George Washington Papers

To George Washington from the Commissioners for Indian Affairs, 5 June 1779

From the Commissioners for Indian Affairs

Albany [N.Y.] June 5th 1779.

Sir

Your Excellency’s Letter of the 28th covering the Acts of Congress of the 17th & 22d we had the Honor to receive Yesterday.1

The Line of Conduct which your Excellency points out as necessary to be observed with the Indians meets our entire Approbation.

We shall immediately try to engage the Onondagas to bring off Brandt and Butler.2

If any Exchange of prisoners should take place your Directions for conducting it will be strictly complied with. We have the Honor to be with perfect Esteem & Respect Your Excellency’s most obedient humble Servant

Ph. Schuyler
President of the board of Commissioners for Indian affairs

ALS, DLC:GW.

1Schuyler is referring to GW’s letter to the Commissioners for Indian Affairs of 28 May. For the congressional resolutions relating to peace with the Indians (17 May) and prisoner exchanges (22 May), see JCC, description begins Worthington Chauncey Ford et al., eds. Journals of the Continental Congress, 1774-1789. 34 vols. Washington, D.C., 1904–37. description ends 14:600, 636.

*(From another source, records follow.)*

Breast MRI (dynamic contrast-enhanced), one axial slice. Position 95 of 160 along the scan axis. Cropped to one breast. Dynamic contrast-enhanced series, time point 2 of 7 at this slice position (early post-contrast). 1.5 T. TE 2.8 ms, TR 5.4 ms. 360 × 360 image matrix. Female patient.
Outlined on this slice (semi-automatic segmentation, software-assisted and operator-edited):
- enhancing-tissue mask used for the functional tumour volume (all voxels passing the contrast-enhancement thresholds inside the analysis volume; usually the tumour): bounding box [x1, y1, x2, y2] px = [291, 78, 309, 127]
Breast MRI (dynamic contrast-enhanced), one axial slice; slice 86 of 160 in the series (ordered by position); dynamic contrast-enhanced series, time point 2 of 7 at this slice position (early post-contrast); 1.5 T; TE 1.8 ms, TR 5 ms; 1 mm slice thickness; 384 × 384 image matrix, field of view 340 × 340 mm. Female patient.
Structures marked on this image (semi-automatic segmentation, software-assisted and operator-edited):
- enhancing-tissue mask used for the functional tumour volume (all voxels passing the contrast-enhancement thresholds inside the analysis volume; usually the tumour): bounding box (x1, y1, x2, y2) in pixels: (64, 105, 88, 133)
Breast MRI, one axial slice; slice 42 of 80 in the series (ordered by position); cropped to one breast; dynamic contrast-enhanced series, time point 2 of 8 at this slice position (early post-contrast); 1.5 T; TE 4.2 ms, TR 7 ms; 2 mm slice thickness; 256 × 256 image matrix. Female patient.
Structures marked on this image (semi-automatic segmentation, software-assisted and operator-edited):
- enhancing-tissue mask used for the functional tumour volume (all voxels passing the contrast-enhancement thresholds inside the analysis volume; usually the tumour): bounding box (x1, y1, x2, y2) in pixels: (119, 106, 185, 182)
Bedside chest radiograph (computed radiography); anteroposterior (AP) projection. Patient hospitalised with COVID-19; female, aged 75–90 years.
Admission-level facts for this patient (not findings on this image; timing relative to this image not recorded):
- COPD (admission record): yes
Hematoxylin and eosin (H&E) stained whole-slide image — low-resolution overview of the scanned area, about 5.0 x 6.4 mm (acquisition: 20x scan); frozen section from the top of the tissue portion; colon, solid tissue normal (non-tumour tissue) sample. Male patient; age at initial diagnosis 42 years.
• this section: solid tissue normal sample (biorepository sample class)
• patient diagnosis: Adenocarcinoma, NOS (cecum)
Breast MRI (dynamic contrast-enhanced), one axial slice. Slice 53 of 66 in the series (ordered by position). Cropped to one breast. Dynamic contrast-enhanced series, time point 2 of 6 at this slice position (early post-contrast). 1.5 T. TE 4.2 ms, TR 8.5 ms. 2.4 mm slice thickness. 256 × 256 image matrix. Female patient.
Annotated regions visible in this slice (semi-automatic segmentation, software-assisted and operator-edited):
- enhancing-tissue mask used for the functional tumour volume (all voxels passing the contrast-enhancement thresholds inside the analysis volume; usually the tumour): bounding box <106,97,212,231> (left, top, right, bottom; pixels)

2Joseph Brant, also known as Thayendanegea, was a Mohawk chief and captain in the British Indian Department who earned notoriety for rallying Iroquois and Loyalists against the Americans on the New York frontier. His command whipped a large contingent of New York militia at Oriskany on 6 Aug. 1777 and participated in attacks on Cobleskill, German Flats, and Cherry Valley during 1778. Among the outnumbered defenders at Newtown, now Elmira, on 29 Aug. 1779, he experienced a rare defeat at the hands of Maj. Gen. John Sullivan’s army. Brant regrouped and launched offensive operations against pro-American Oneidas in 1780 and American forces in the Ohio country in 1781. After the war, Brant secured land for his people on the Grand River in Ontario, Canada, and worked to unify the northwestern Indians in resistance to American expansion.

Brant’s disruptive efforts on the frontier often complemented those of John Butler, whom a British official praised as “brave, prudent, and perfectly attached to government, more strongly so since the alliance with the French to whom he has a most unconquerable aversion” (Frederick Haldimand to George Germain, 13 Sept. 1779, in Davies, Documents of the American Revolution, description begins K. G. Davies, ed. Documents of the American Revolution, 1770–1783; (Colonial Office Series). 21 vols. Shannon and Dublin, 1972–81. description ends 17:211–13).